To our forefathers, distinguishing the living from the dead centered on calidum innatum - vital heat. Aristotle showed that when the heart turns cold, compared to other organs, a person dies and postulated that the vital heat produced in the heart caused blood vessels to react like water bubbles in boiling water - heat which our lungs cooled with air, to keep the cycle going. Modern microbiology knows body heat is not what the ancients envisioned and is more complex than an organ; biological processes should produce thermal signatures no matter how small, even within single cells, it was just that nobody knew how to measure them.

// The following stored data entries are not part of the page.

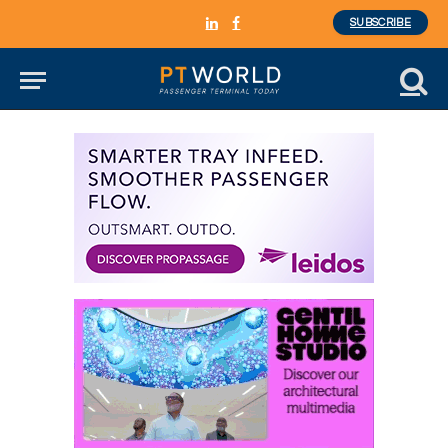
SUBSCRIBE
LinkedIn
Facebook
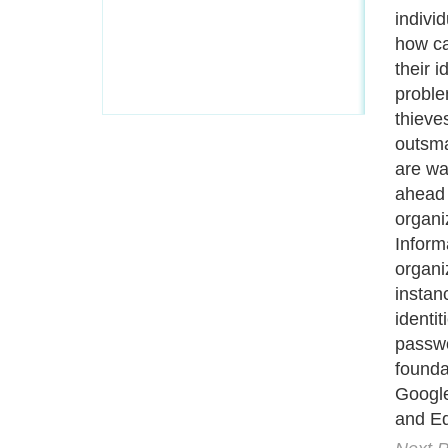
A Guide to Business
|
Guide to Technology
|
Guide to Women
|
Gui
EditorialToday IT Hardwares has 2 sub s
site in
United Kingdom
,
Canada
&
Ameri
Motivation
,
Guide to Insurance
,
Guide to Health
,
Guide to Medi
Guide
,
Family Guide to
,
Hobbies and Interests
,
Quality Home I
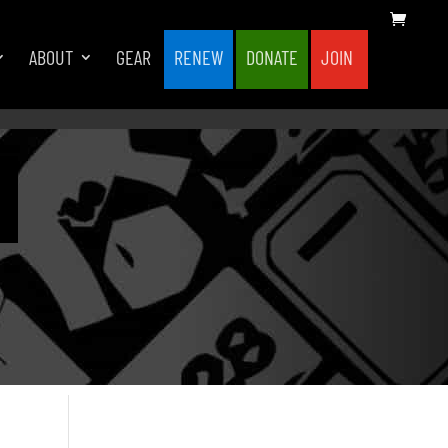
ABOUT
GEAR
RENEW
DONATE
JOIN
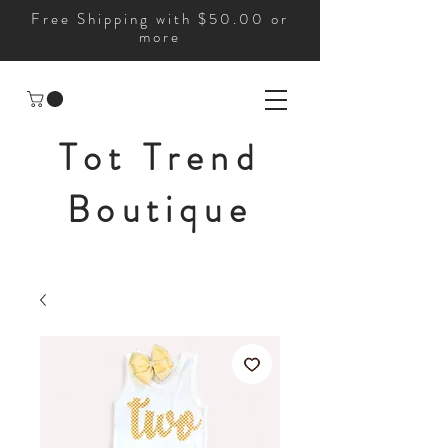
Free Shipping with $50.00 or
more
Tot Trend
Boutique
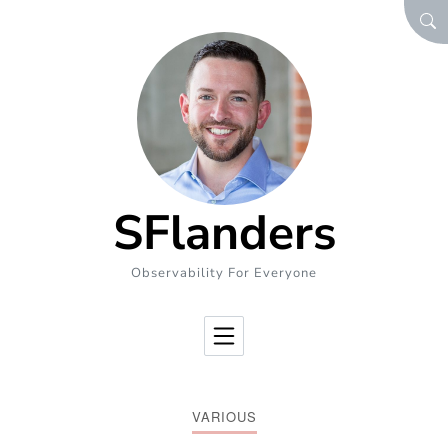
Skip to Content
SEA
SFlanders
Observability For Everyone
VARIOUS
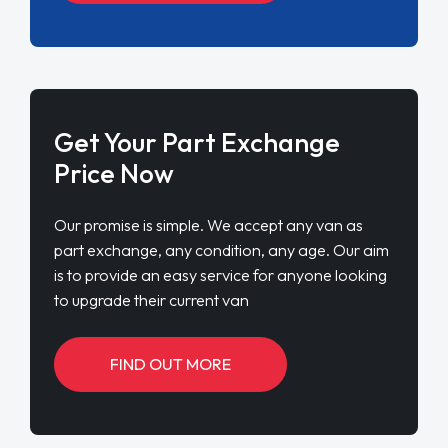
Get Your Part Exchange
Price Now
Our promise is simple. We accept any van as
part exchange, any condition, any age. Our aim
is to provide an easy service for anyone looking
to upgrade their current van
FIND OUT MORE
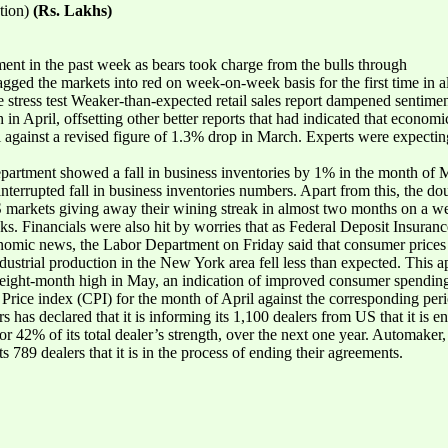
tion)
(Rs. Lakhs)
t in the past week as bears took charge from the bulls through
agged the markets into red on week-on-week basis for the first time in 
ive stress test Weaker-than-expected retail sales report dampened sentiment
in April, offsetting other better reports that had indicated that econo
il against a revised figure of 1.3% drop in March. Experts were expecting 
rtment showed a fall in business inventories by 1% in the month of M
ninterrupted fall in business inventories numbers. Apart from this, the
 markets giving away their wining streak in almost two months on a week
cks. Financials were also hit by worries that as Federal Deposit Insura
omic news, the Labor Department on Friday said that consumer prices i
dustrial production in the New York area fell less than expected. This a
 eight-month high in May, an indication of improved consumer spendin
Price index (CPI) for the month of April against the corresponding perio
 has declared that it is informing its 1,100 dealers from US that it is 
r 42% of its total dealer’s strength, over the next one year. Automaker,
 789 dealers that it is in the process of ending their agreements.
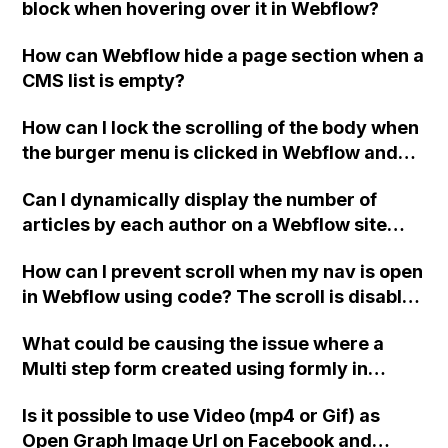
block when hovering over it in Webflow?
How can Webflow hide a page section when a
CMS list is empty?
How can I lock the scrolling of the body when
the burger menu is clicked in Webflow and
ensure that it unlocks when the menu is
Can I dynamically display the number of
closed?
articles by each author on a Webflow site
using collections?
How can I prevent scroll when my nav is open
in Webflow using code? The scroll is disabled
correctly when I change the class name of
What could be causing the issue where a
the second 'menu', but it does not get
Multi step form created using formly in
activated when the menu is closed. It doesn't
Webflow does not submit properly and
work at all if both class names are the same.
Is it possible to use Video (mp4 or Gif) as
instead shows a "Please Wait..." message?
Can anyone provide assistance with this
Open Graph Image Url on Facebook and
issue?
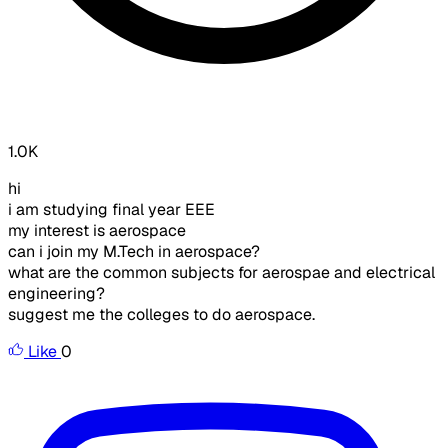
1.0K
hi
i am studying final year EEE
my interest is aerospace
can i join my M.Tech in aerospace?
what are the common subjects for aerospae and electrical
engineering?
suggest me the colleges to do aerospace.
Like
0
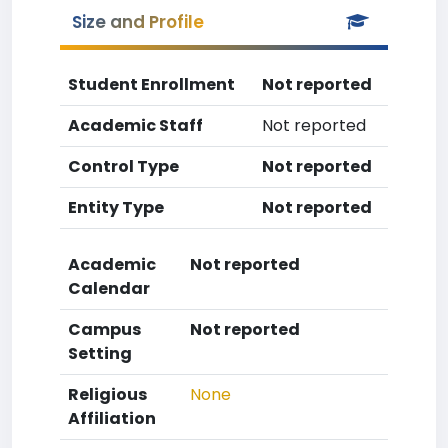
Size and Profile
Student Enrollment
Not reported
Academic Staff
Not reported
Control Type
Not reported
Entity Type
Not reported
Academic
Not reported
Calendar
Campus
Not reported
Setting
Religious
None
Affiliation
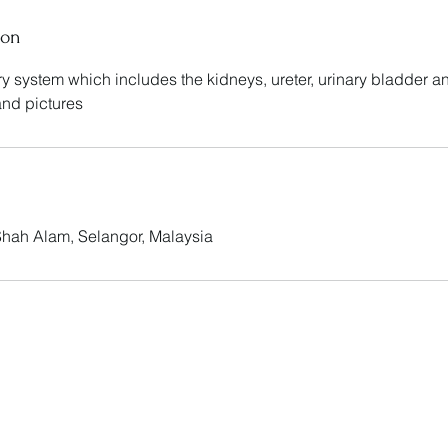
ion
ary system which includes the kidneys, ureter, urinary bladder a
 and pictures
 Shah Alam, Selangor, Malaysia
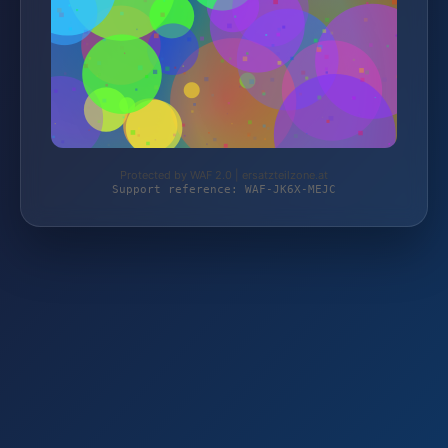
Protected by WAF 2.0 | ersatzteilzone.at
Support reference: WAF-JK6X-MEJC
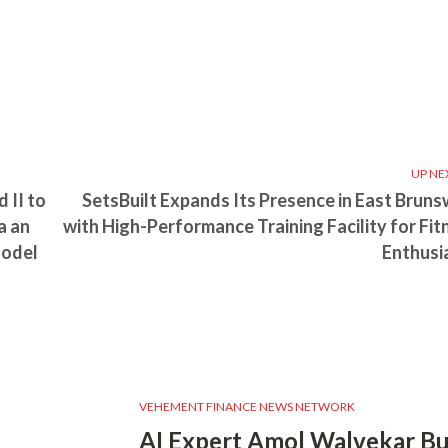
UP NE
 II to
SetsBuilt Expands Its Presence in East Bruns
a an
with High-Performance Training Facility for Fit
Model
Enthusi
VEHEMENT FINANCE NEWS NETWORK
AI Expert Amol Walvekar Bu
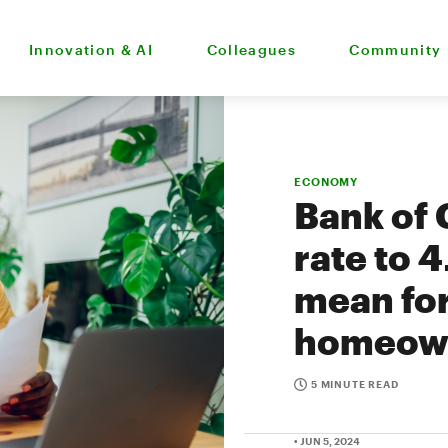
Innovation & AI
Colleagues
Community
ECONOMY
Bank of 
rate to 
mean fo
homeow
5 MINUTE READ
• JUN 5, 2024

Mechanical engineers may have solved this mystery. They have discovered a way to measure the "thermal conductivity" of three types of cells taken from human and rat tissues and placed in individual micro-wells. They showed that they could detect uniform heat signatures from the various cells and measured significant difference between dead and living ones, suggesting a new way to probe cells for biological activity. 

A lone cell is fantastically small, often only about 10 microns (10 millionths of a meter) across, and this size has thwarted thermodynamic measurements of single cells. Writing in Applied Physics Letters, a team describes how their novel nanoscale biosensing technique can measure thermal conductivity, even within a single cell. 

"In the short-term, this biosensing technique can be used to measure cell viability," said
Dongsik Kim
 from Pohang University of Science and Technology in Korea, who led the team with  Jaesung Park. "In the long-term, we hope to refine it to develop a non-invasive, rapid means for early diagnosis of diseases such as cancer based on differences in the thermal properties of cells."

While the fundamental heat signatures the researchers detected are not exactly what the ancient philosophers imagined, measuring them may answer more mysteries than they could have dreamed.